◆ TASK DESCRIPTION
With pictures left out, output exactly the lines from the line holding "2022, Kab. Dompu: 3.01 -> 2.71" through the end of the data, both included.

◆ RECORDS FOR THIS TASK
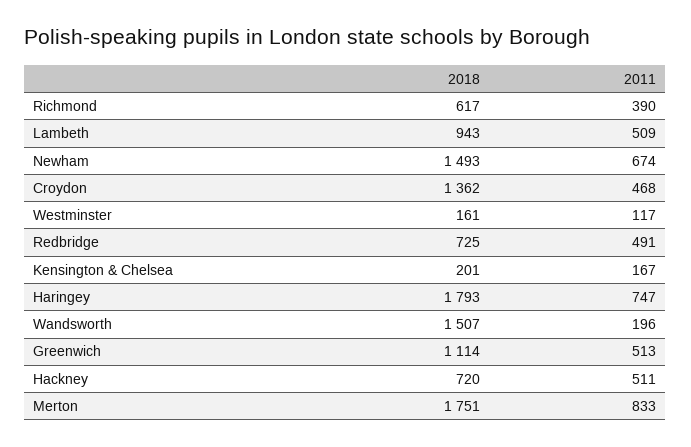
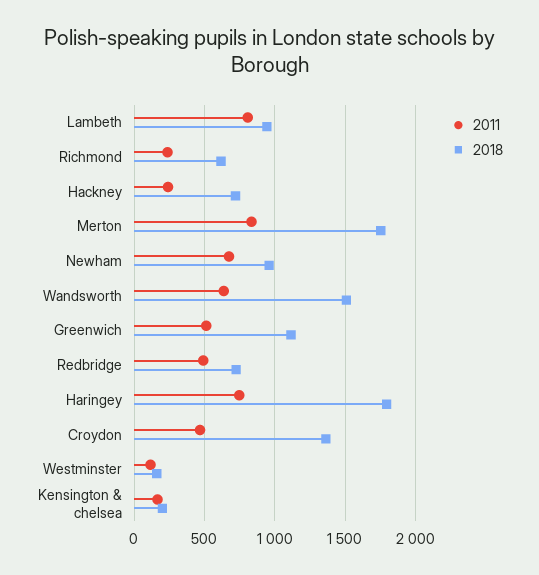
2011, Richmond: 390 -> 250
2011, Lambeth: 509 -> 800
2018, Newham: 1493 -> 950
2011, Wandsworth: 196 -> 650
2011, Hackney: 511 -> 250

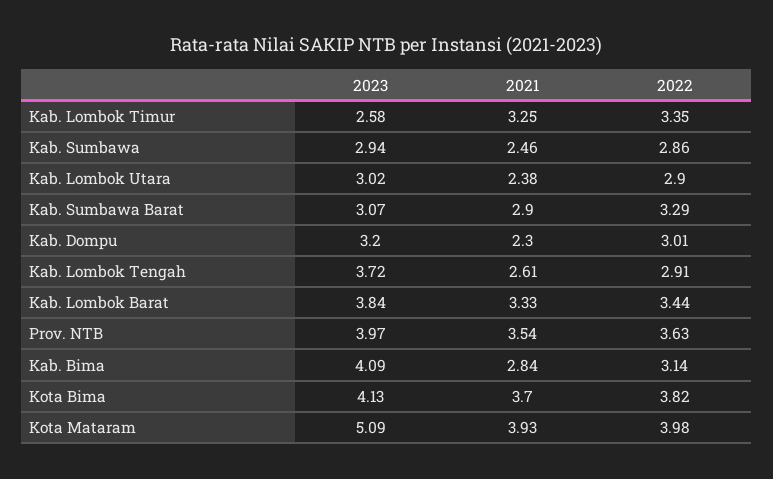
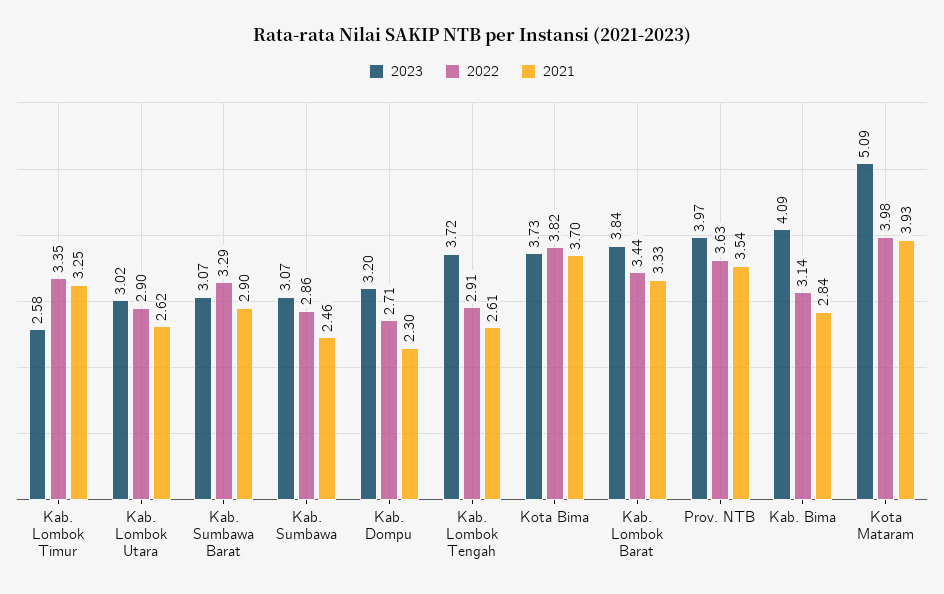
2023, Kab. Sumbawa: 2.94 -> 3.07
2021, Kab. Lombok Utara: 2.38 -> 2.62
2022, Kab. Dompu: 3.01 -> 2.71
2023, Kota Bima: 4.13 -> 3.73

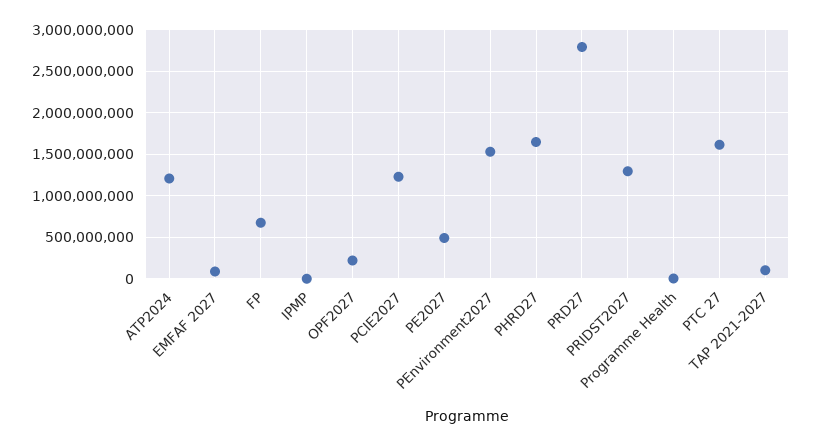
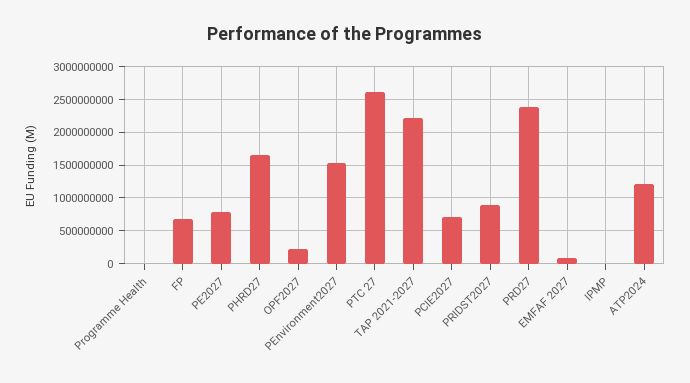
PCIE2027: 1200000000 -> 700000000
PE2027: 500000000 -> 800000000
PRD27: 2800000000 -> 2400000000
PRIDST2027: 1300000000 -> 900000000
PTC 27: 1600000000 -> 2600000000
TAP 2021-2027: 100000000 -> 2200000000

◆ REPLY TO THE TASK
2022, Kab. Dompu: 3.01 -> 2.71
2023, Kota Bima: 4.13 -> 3.73

PCIE2027: 1200000000 -> 700000000
PE2027: 500000000 -> 800000000
PRD27: 2800000000 -> 2400000000
PRIDST2027: 1300000000 -> 900000000
PTC 27: 1600000000 -> 2600000000
TAP 2021-2027: 100000000 -> 2200000000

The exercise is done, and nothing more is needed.